TO-DO ITEM
For the listing that follows, give again exactly the lines from the one with "X16500000Y-128500000D01*" to the one with "X280500000Y-58500000D01*", including both.

^^^^

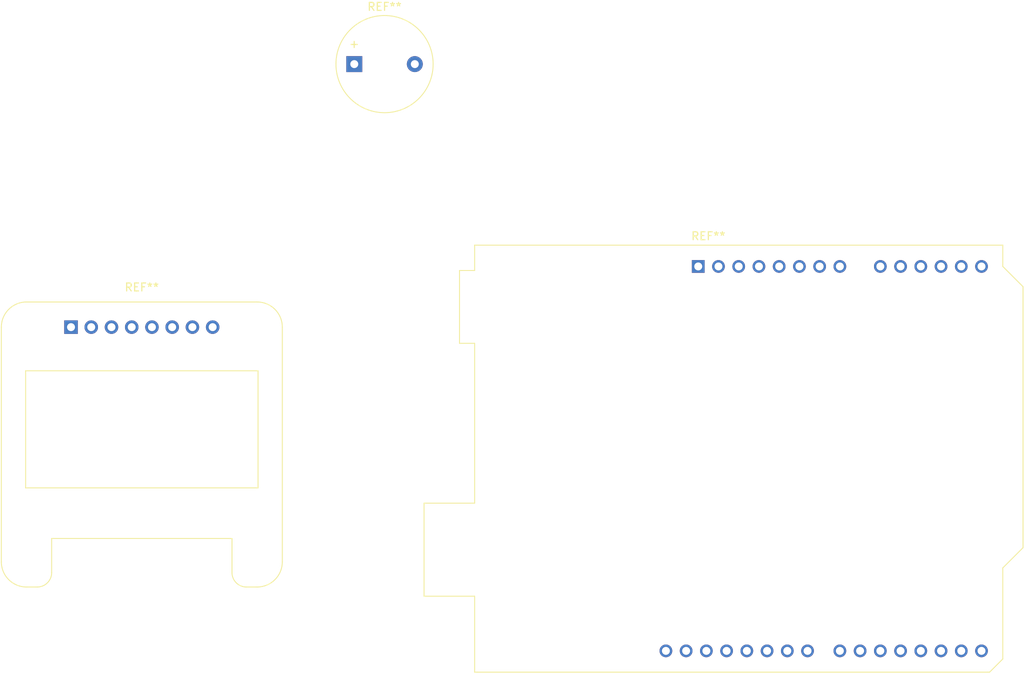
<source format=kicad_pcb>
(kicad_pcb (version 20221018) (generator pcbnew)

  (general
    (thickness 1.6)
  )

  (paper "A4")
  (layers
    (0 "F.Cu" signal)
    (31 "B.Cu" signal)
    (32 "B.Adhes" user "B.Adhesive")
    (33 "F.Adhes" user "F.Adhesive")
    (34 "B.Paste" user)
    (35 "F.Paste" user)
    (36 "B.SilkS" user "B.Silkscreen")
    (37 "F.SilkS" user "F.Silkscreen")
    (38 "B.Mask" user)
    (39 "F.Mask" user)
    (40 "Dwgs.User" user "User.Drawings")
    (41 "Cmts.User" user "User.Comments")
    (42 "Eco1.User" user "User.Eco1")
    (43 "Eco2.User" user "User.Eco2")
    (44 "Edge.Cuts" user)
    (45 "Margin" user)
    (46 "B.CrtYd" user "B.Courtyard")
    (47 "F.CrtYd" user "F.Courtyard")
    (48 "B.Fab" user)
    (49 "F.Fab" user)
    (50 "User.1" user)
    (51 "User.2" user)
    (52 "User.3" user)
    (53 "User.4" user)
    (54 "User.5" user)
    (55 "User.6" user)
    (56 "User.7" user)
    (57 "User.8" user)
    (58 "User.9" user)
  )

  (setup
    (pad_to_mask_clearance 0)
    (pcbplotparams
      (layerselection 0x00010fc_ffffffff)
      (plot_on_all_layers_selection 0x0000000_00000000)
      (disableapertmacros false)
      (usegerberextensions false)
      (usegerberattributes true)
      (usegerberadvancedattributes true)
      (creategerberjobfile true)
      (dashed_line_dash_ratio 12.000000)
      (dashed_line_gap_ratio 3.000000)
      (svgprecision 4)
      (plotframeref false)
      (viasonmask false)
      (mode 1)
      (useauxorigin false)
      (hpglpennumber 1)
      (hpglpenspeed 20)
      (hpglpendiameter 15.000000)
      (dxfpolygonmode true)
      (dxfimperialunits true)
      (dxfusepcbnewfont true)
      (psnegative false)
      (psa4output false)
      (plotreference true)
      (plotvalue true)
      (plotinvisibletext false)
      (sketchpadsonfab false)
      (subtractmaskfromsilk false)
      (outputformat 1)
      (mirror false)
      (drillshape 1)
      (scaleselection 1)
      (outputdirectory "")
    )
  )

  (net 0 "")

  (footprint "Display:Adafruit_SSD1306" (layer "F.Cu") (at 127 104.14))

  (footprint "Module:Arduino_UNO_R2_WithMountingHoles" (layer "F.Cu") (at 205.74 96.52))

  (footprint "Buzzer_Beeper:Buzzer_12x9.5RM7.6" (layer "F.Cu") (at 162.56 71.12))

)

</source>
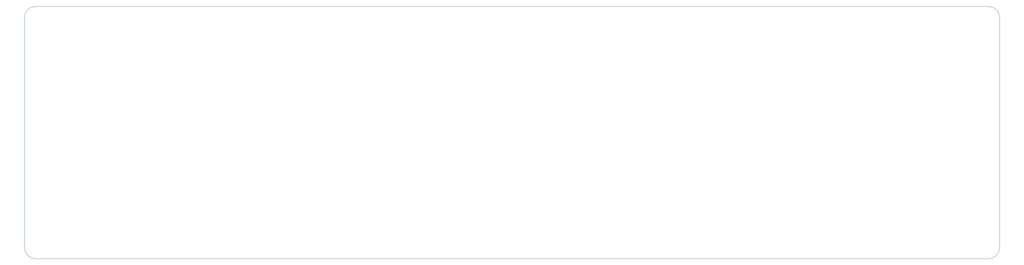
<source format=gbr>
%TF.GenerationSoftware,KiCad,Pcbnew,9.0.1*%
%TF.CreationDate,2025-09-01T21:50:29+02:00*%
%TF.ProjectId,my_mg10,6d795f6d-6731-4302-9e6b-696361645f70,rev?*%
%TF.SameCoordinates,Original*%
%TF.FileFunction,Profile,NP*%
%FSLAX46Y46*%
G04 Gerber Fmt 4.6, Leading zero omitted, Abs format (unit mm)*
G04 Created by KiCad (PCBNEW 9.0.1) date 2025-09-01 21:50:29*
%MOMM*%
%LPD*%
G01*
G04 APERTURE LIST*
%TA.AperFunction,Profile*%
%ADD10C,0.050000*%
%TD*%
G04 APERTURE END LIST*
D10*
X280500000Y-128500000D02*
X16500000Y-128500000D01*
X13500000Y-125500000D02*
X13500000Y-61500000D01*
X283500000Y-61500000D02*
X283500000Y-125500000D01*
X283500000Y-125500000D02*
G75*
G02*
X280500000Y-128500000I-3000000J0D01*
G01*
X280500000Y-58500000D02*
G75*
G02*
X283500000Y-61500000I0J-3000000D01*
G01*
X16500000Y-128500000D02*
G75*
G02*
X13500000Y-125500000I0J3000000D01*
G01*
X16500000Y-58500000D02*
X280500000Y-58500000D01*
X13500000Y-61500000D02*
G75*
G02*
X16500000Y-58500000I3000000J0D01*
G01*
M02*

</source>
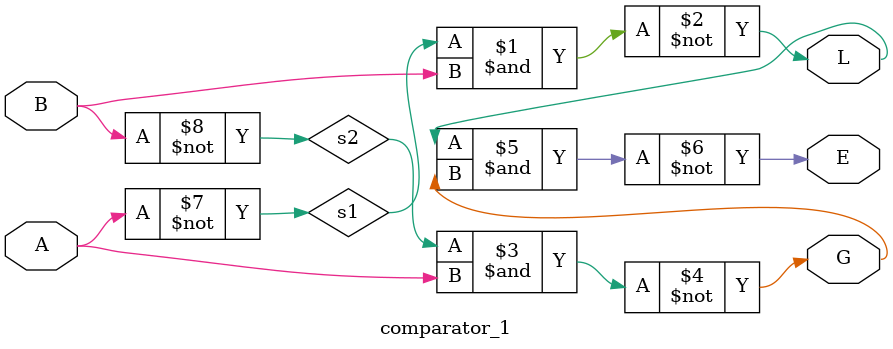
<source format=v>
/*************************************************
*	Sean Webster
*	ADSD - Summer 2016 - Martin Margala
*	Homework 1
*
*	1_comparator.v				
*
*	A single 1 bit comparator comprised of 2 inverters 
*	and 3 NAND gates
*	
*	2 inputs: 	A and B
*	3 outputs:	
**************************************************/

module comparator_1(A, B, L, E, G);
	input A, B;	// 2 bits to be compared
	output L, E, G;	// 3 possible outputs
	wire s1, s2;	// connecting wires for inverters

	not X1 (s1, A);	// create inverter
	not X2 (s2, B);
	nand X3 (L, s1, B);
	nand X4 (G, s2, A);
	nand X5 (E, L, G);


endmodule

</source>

^^^^

RESPONSE TO THIS TASK
X16500000Y-128500000D01*
X13500000Y-125500000D02*
X13500000Y-61500000D01*
X283500000Y-61500000D02*
X283500000Y-125500000D01*
X283500000Y-125500000D02*
G75*
G02*
X280500000Y-128500000I-3000000J0D01*
G01*
X280500000Y-58500000D02*
G75*
G02*
X283500000Y-61500000I0J-3000000D01*
G01*
X16500000Y-128500000D02*
G75*
G02*
X13500000Y-125500000I0J3000000D01*
G01*
X16500000Y-58500000D02*
X280500000Y-58500000D01*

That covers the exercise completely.